Yeah I agree a lot with printer and I am still a little confused. i'm not sure why the mogul socket would not call for a ground connection when the ballast has one. I guess they did not come together. I missed that you said the box was plastic. Whether it is or isn't I agree grounding is not helping much and it is better in some situations and worse in others. For example, you are standing in water with wet feet and touch shorted metal on the unit. If water is grounded and unit is not you should get zapped. If water is charged and unit is grounded you should get zapped. So I think it's almost 50/50. Maybe slightly better grounded as you did in cases of a lightning surge. Again I just think so and not trying to be a smart a either. I guess it makes it seem to me like an entirely plastic box is better since yours is only grounded if power is plugged in.

But I reiterate I don't like using a metal chain or the open box. The metal chain is a conductor. But realizing a plastic chain might break and crash the light down which wouldn't be good either. So it's got to be something strong and preferably 2 per in case 1 breaks. I would prefer non-conductive, so think probably nylon is ok. And maybe open boxes are bad in general because something could fly in there, a moth, or something flammable drop in catch fire or cause a short. So like printer says I like punch another hole so that wire goes in the box and back out and you can cover it. It still will look funny but I hope it's a little better


----------



## raggyb (Nov 13, 2019)

What a rat hole I climbed down into investigating insulators. Some more info

Nylon (polyamide) ropes...Dry polyamide is a good electrical insulator, however because it absorbs water, the electrical conduction properties of Nylon can change when it is wet...

Polyester ropes have excellent abrasion resistance and are electrically non conductive..
Disadvantages of Polyester Ropes:Some braids of polyester are quite stiff and don't work very well in blocks.

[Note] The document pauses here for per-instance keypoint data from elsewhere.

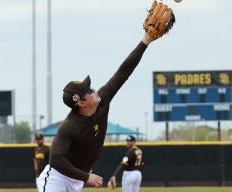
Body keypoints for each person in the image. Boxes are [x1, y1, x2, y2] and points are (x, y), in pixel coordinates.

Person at [37, 22, 161, 192]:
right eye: (88, 90)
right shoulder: (70, 125)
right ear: (81, 103)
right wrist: (87, 176)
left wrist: (146, 40)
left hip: (77, 180)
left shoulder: (102, 99)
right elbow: (55, 160)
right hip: (57, 178)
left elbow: (123, 72)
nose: (93, 89)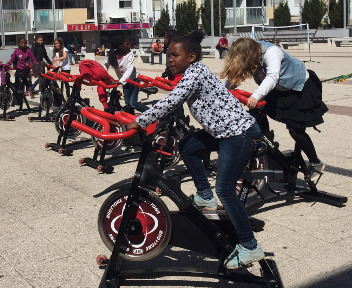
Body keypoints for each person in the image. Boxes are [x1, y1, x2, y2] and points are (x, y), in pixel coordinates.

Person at [126, 31, 265, 269]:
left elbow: (174, 100)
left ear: (191, 57)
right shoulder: (190, 72)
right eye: (168, 55)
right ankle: (205, 197)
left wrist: (142, 119)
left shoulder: (196, 73)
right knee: (187, 146)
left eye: (175, 55)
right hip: (221, 132)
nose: (170, 59)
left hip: (237, 133)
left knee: (225, 189)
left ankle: (250, 246)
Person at [222, 37, 327, 184]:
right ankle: (269, 148)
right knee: (257, 113)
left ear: (250, 54)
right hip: (279, 89)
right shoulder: (252, 57)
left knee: (295, 129)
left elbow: (272, 77)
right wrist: (224, 91)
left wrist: (256, 95)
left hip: (299, 88)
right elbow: (235, 75)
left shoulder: (271, 52)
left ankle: (315, 162)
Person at [104, 35, 148, 113]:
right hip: (125, 81)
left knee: (133, 103)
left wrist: (121, 81)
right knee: (127, 103)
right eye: (127, 43)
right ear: (120, 46)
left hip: (134, 79)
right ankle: (131, 119)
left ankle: (151, 113)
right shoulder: (112, 56)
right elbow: (105, 66)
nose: (129, 45)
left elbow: (130, 69)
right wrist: (103, 77)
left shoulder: (129, 54)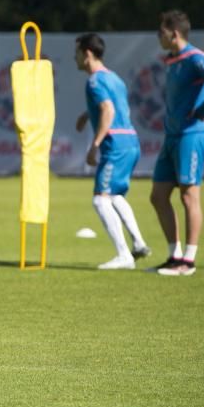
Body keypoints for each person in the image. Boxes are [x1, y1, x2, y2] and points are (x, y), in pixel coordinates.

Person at [150, 10, 204, 276]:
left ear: (174, 34)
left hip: (191, 135)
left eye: (161, 32)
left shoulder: (196, 57)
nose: (158, 36)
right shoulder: (171, 60)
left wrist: (202, 108)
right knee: (158, 196)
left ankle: (189, 261)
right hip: (172, 136)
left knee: (188, 195)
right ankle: (174, 255)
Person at [73, 33, 151, 270]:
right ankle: (138, 244)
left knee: (100, 199)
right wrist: (88, 115)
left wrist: (94, 145)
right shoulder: (114, 78)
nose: (74, 58)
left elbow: (107, 110)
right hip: (131, 142)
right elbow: (113, 105)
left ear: (87, 54)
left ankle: (124, 256)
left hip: (114, 145)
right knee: (115, 195)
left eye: (76, 53)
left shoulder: (94, 81)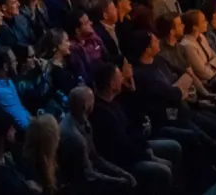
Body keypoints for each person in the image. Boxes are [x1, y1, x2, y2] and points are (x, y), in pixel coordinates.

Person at [90, 61, 180, 194]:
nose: (123, 79)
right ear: (112, 84)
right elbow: (122, 146)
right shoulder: (102, 113)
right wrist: (149, 156)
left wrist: (132, 92)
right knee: (163, 170)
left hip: (136, 145)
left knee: (174, 146)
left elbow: (131, 125)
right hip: (124, 160)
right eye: (119, 76)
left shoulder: (115, 101)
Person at [58, 86, 137, 192]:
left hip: (93, 173)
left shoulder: (83, 121)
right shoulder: (75, 138)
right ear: (86, 106)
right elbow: (89, 176)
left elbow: (95, 156)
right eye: (92, 99)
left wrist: (121, 173)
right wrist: (118, 180)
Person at [0, 46, 29, 130]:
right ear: (5, 66)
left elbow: (20, 109)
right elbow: (20, 122)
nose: (16, 63)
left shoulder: (9, 81)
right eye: (14, 61)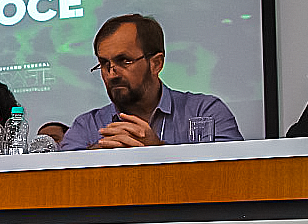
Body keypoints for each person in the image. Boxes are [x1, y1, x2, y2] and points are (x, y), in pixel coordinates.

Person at [59, 14, 243, 150]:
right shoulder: (87, 126)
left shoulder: (205, 111)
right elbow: (61, 183)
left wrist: (157, 151)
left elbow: (234, 174)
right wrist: (95, 157)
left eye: (124, 61)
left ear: (156, 63)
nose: (112, 73)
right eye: (104, 63)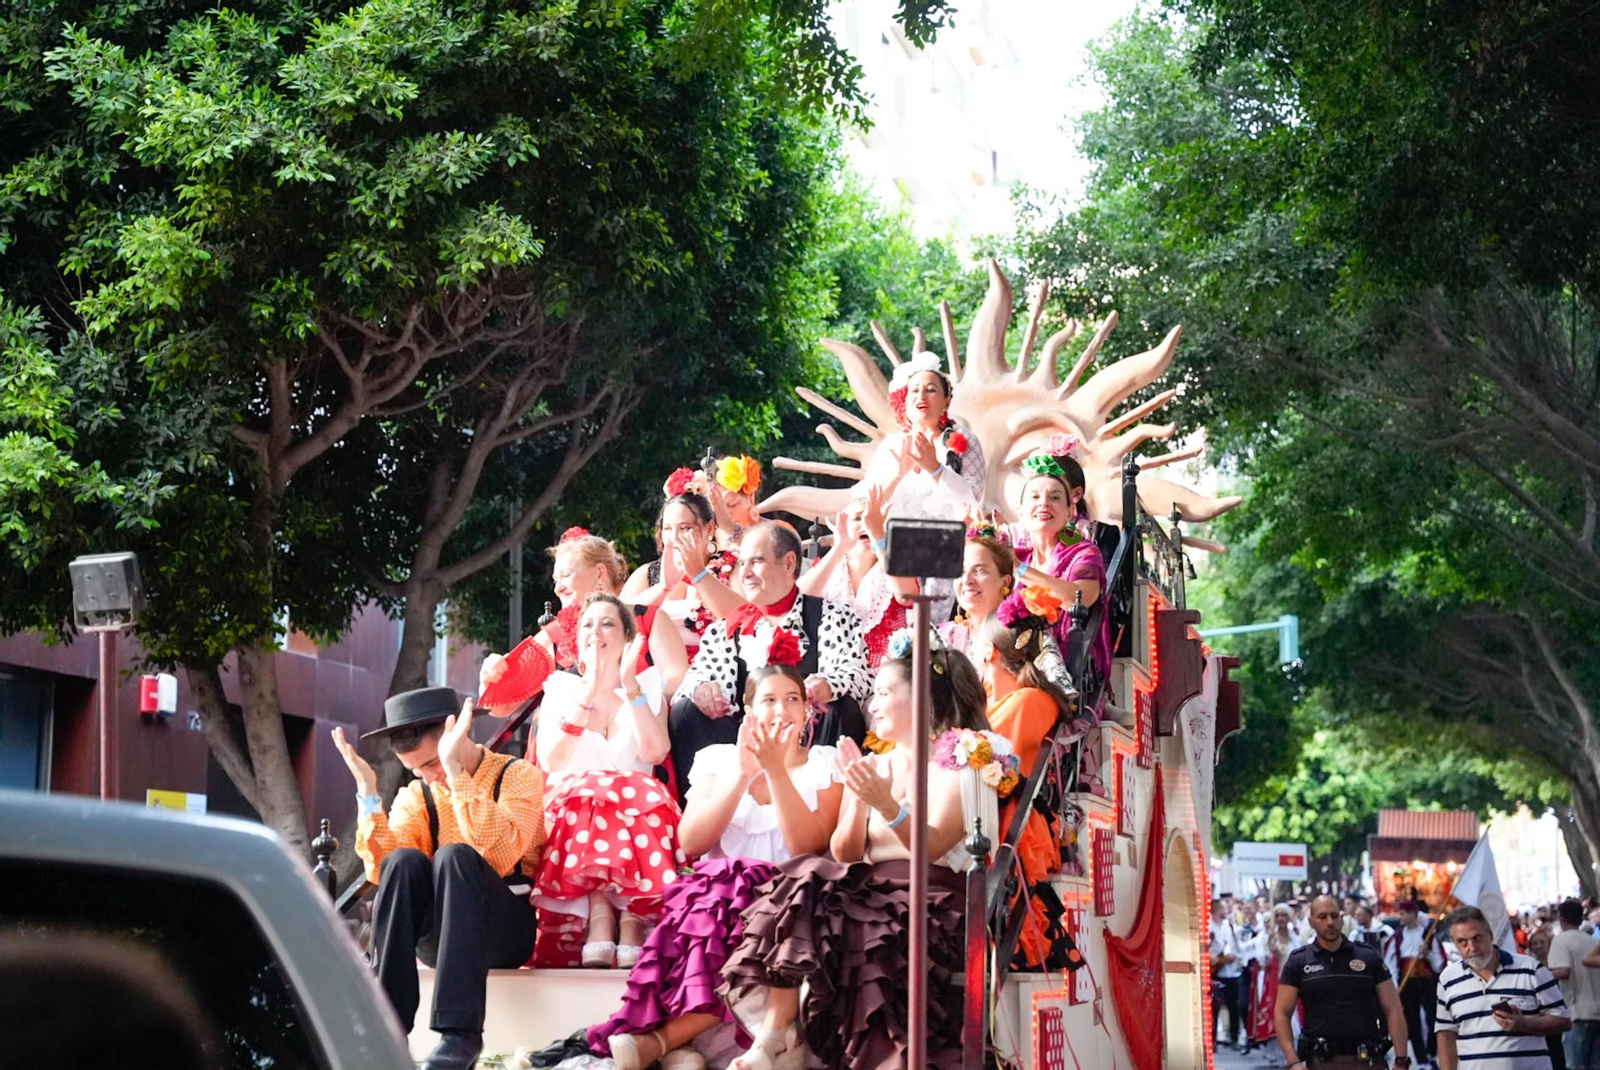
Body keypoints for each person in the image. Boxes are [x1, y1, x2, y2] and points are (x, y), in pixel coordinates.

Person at [719, 646, 1004, 1070]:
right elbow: (845, 852)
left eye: (885, 692)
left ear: (923, 697)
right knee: (808, 876)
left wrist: (887, 805)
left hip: (936, 899)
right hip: (874, 890)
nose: (872, 704)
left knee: (859, 920)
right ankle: (776, 1034)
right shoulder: (874, 763)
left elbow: (934, 845)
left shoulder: (966, 759)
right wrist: (856, 799)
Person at [588, 662, 844, 1070]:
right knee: (722, 897)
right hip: (722, 898)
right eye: (770, 700)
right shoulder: (717, 759)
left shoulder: (825, 763)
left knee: (753, 896)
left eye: (792, 699)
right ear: (749, 711)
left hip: (796, 900)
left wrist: (776, 771)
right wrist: (742, 777)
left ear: (807, 711)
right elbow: (691, 842)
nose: (782, 710)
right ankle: (675, 1046)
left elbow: (807, 846)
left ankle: (663, 1044)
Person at [335, 687, 545, 1070]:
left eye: (431, 763)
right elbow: (383, 870)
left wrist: (455, 772)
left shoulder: (518, 776)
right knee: (403, 861)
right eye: (417, 770)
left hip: (505, 930)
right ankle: (387, 1027)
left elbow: (501, 852)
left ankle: (461, 1036)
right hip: (441, 937)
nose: (429, 777)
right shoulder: (418, 794)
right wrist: (368, 795)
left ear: (459, 734)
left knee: (454, 856)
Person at [669, 520, 872, 801]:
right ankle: (705, 810)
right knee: (685, 712)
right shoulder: (727, 627)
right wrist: (703, 689)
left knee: (840, 708)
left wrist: (826, 685)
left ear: (789, 563)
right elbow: (696, 677)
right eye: (742, 564)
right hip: (744, 740)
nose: (746, 573)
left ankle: (825, 812)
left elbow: (859, 674)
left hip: (805, 742)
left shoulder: (831, 616)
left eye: (756, 561)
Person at [532, 594, 679, 969]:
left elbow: (655, 752)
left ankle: (631, 917)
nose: (596, 631)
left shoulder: (645, 684)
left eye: (608, 623)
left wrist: (628, 685)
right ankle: (599, 912)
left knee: (637, 788)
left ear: (628, 639)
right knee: (591, 787)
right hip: (573, 810)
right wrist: (588, 694)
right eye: (588, 624)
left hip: (639, 809)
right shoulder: (562, 689)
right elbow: (552, 759)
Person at [976, 610, 1087, 971]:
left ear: (990, 652)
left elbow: (988, 753)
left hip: (1006, 815)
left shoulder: (1031, 700)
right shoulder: (1005, 702)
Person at [480, 528, 689, 713]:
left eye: (566, 575)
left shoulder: (649, 618)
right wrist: (490, 676)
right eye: (555, 580)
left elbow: (676, 681)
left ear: (599, 572)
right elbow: (500, 705)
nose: (557, 588)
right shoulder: (555, 635)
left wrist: (627, 712)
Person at [863, 351, 986, 621]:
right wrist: (897, 474)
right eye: (914, 391)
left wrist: (935, 467)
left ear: (946, 401)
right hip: (893, 558)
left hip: (948, 559)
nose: (921, 396)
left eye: (931, 390)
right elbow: (868, 506)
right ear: (905, 401)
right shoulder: (891, 446)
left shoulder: (965, 441)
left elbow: (972, 500)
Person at [1007, 437, 1112, 697]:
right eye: (1034, 496)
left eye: (1055, 497)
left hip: (1065, 672)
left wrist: (1019, 569)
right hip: (1012, 666)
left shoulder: (1085, 554)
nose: (1043, 503)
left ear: (1070, 512)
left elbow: (1080, 599)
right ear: (1021, 512)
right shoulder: (1015, 556)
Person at [1276, 895, 1409, 1070]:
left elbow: (1393, 1008)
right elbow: (1281, 1013)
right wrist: (1293, 1061)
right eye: (1322, 917)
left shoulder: (1368, 957)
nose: (1329, 922)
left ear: (1341, 918)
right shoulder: (1299, 961)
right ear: (1311, 922)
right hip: (1320, 1061)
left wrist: (1401, 1060)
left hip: (1367, 1059)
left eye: (1334, 915)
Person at [1436, 905, 1570, 1070]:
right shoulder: (1448, 979)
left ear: (1490, 935)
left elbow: (1563, 1020)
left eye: (1477, 938)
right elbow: (1446, 1035)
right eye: (1462, 942)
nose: (1472, 948)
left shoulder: (1532, 970)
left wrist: (1524, 1025)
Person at [620, 487, 745, 663]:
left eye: (685, 528)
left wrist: (698, 574)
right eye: (668, 529)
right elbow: (616, 621)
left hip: (721, 672)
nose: (674, 537)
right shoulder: (648, 574)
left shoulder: (733, 565)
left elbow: (745, 617)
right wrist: (662, 588)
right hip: (658, 674)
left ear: (709, 529)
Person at [799, 483, 915, 670]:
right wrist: (839, 548)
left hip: (887, 674)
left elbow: (907, 596)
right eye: (858, 518)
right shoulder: (829, 567)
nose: (866, 524)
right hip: (833, 676)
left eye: (873, 518)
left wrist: (878, 536)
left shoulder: (898, 565)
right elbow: (799, 599)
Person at [938, 524, 1017, 656]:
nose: (967, 580)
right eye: (960, 571)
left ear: (1005, 582)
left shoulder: (1026, 636)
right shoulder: (945, 637)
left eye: (980, 571)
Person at [1388, 898, 1449, 1070]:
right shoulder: (1398, 937)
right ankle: (1421, 1060)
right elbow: (1391, 962)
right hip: (1408, 983)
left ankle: (1431, 1054)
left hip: (1427, 982)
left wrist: (1427, 953)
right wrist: (1394, 987)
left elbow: (1439, 964)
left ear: (1412, 914)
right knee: (1412, 1022)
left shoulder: (1428, 935)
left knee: (1433, 1019)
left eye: (1402, 913)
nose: (1399, 917)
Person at [1549, 899, 1600, 1070]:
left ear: (1561, 918)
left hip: (1576, 1013)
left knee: (1574, 1066)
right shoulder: (1592, 941)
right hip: (1597, 1012)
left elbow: (1563, 970)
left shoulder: (1560, 941)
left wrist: (1540, 976)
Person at [1252, 903, 1304, 1049]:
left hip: (1293, 981)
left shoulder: (1295, 936)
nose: (1281, 918)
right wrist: (1270, 950)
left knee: (1294, 1015)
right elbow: (1261, 959)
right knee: (1277, 1013)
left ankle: (1294, 1050)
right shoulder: (1267, 936)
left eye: (1284, 915)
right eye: (1278, 915)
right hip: (1274, 981)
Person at [1213, 897, 1251, 1053]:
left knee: (1234, 1006)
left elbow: (1234, 946)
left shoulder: (1228, 925)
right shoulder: (1208, 925)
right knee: (1214, 1008)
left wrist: (1233, 955)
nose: (1226, 910)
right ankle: (1213, 1039)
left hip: (1231, 973)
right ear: (1216, 910)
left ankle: (1234, 1037)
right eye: (1223, 908)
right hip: (1216, 972)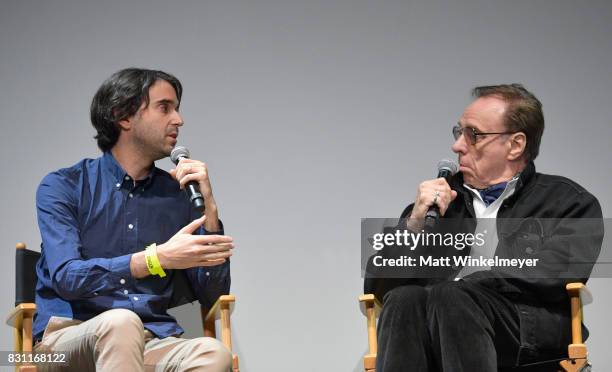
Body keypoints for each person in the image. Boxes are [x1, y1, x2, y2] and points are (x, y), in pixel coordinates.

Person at [364, 84, 604, 371]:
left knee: (452, 295)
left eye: (473, 134)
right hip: (439, 321)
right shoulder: (436, 206)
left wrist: (473, 284)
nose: (457, 146)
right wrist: (413, 225)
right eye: (458, 132)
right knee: (405, 298)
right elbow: (377, 287)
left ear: (515, 145)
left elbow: (556, 270)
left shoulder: (567, 202)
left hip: (523, 329)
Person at [33, 68, 234, 372]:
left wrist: (209, 206)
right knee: (121, 323)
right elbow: (67, 277)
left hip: (151, 339)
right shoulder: (64, 186)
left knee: (211, 353)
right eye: (164, 107)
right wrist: (154, 259)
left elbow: (211, 295)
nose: (179, 119)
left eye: (177, 108)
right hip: (65, 341)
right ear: (123, 117)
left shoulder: (178, 194)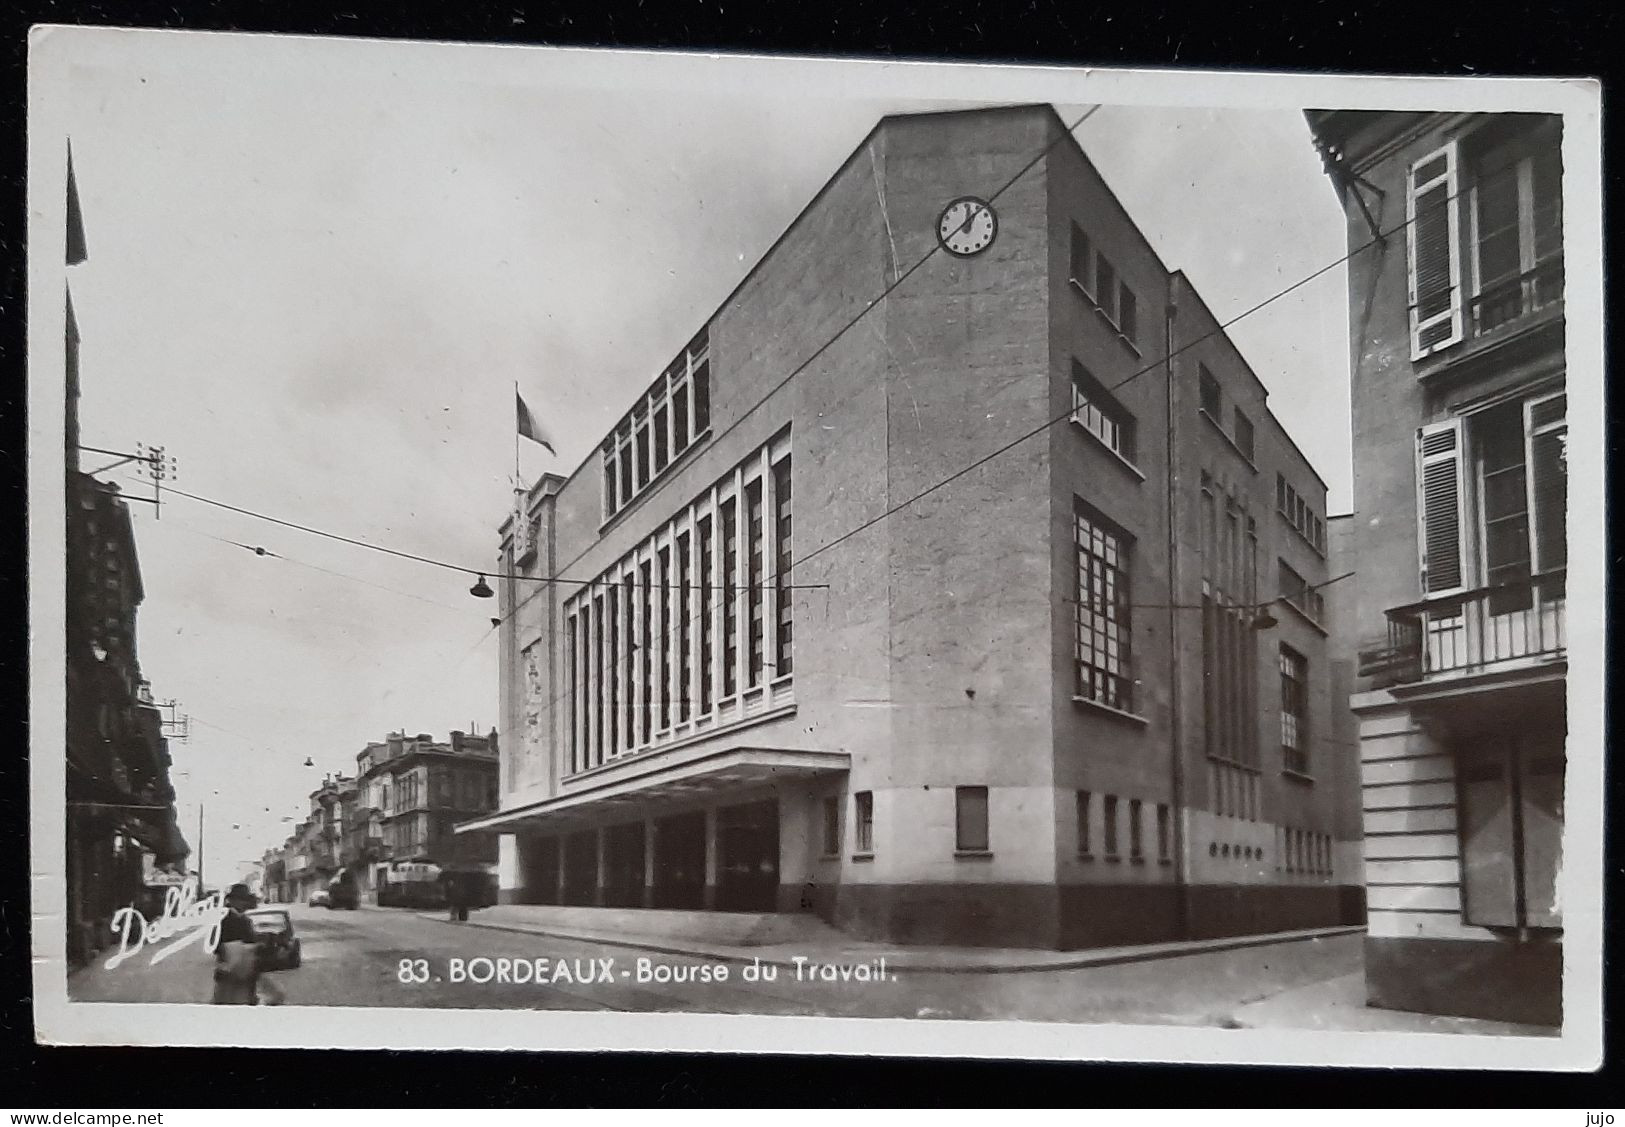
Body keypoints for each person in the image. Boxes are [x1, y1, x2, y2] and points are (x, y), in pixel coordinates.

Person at [212, 883, 284, 1005]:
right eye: (242, 900)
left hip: (240, 972)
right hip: (236, 972)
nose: (245, 903)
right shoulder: (230, 920)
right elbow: (226, 946)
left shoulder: (237, 919)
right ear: (234, 901)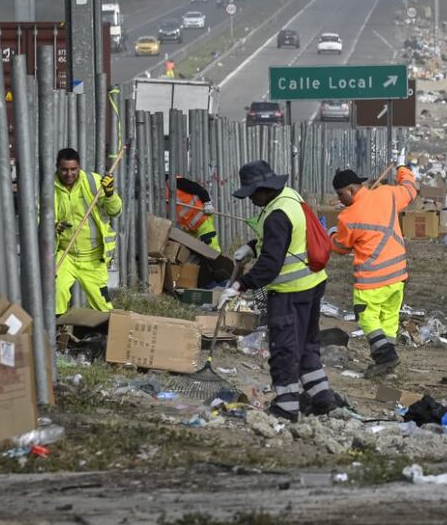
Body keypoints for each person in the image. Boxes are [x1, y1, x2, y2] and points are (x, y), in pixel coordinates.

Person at [220, 160, 336, 422]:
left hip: (290, 291)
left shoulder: (276, 215)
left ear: (264, 189)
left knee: (284, 348)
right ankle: (322, 399)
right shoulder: (289, 197)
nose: (251, 200)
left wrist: (240, 285)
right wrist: (252, 246)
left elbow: (270, 265)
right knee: (307, 345)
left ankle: (286, 406)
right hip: (313, 283)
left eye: (252, 194)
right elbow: (283, 239)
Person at [328, 164, 417, 378]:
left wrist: (331, 234)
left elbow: (340, 248)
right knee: (388, 318)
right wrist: (403, 170)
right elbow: (410, 189)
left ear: (351, 190)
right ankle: (387, 363)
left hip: (371, 279)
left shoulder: (347, 217)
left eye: (341, 194)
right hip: (398, 274)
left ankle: (386, 356)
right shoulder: (388, 194)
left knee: (367, 317)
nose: (340, 199)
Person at [54, 148, 121, 316]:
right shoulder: (50, 188)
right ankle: (58, 334)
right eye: (64, 169)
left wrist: (110, 193)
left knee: (103, 306)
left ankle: (105, 336)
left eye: (73, 169)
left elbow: (116, 211)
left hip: (93, 258)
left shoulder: (94, 182)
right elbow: (41, 217)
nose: (69, 174)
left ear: (79, 167)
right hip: (65, 255)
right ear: (57, 168)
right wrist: (52, 226)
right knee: (56, 291)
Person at [167, 176, 221, 251]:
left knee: (212, 248)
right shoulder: (160, 192)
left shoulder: (174, 181)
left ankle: (218, 262)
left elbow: (197, 188)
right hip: (189, 228)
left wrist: (207, 202)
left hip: (202, 219)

https://www.ags-industrial.com/plastic-synthetic-ropes-cables

Wood is widely regarded as an extremely good insulator, but its resistivity is sensitively dependent on moisture content, with damp wood being a factor of at least 1010 worse insulator than oven-dry.[38] In any case, a sufficiently high voltage – such as that in lightning strikes or some high-tension power lines – can lead to insulation breakdown and electrocution risk even with apparently dry wood.


----------



## happy hobo (Nov 15, 2019)

The moral of the story is that you should buy pre-assembled and properly sized components. I bet an electrician would focus on between the breaker panel and receptacle(s). Why would anyone cobble something together that is not ULC, NEC. NFTA, etc. ? 
Penny wise, pound foolish....


----------



## printer (Nov 16, 2019)

happy hobo said:


> The moral of the story is that you should buy pre-assembled and properly sized components. I bet an electrician would focus on between the breaker panel and receptacle(s). Why would anyone cobble something together that is not ULC, NEC. NFTA, etc. ?
> Penny wise, pound foolish....


There actually are people that can figure out what is the right way to do things rather than buy pre-assembled components.


----------



## happy hobo (Nov 16, 2019)

That is also true, but I'm feeding off the example that started the thread. 
Take care.


----------



## lee1000 (Nov 19, 2019)

Well I have had it running now for a few days, 2 of them in fact, both with the same hook-up. The Ceramic Mogul has side connectors so the wires have to go in somehow. Forget about the box. It's just something I can hang the Ceramic Mogul from but I know it can look confusing because of the box. It doesn't necessarily need to be a socket box. Just something I could bolt the Mogul to. I was just scared because of the grounding but I connected it anyway because that is the cable that came with the reflector kit. As for the chain, it's just a chain (bolted through the mogul and screwed down with wingnuts to the inside of the box) and it's nowhere near any wiring, except for the ground of course, and from what I have read in this post, the ground is pretty much useless connected to a plastic box anyway. Anyway, the answer to my post question is....... Yes, it works fine. I will be watering with the Blumat system so all water will stay ground level.

Thanks for looking out for me though guys, I really appreciate it.


----------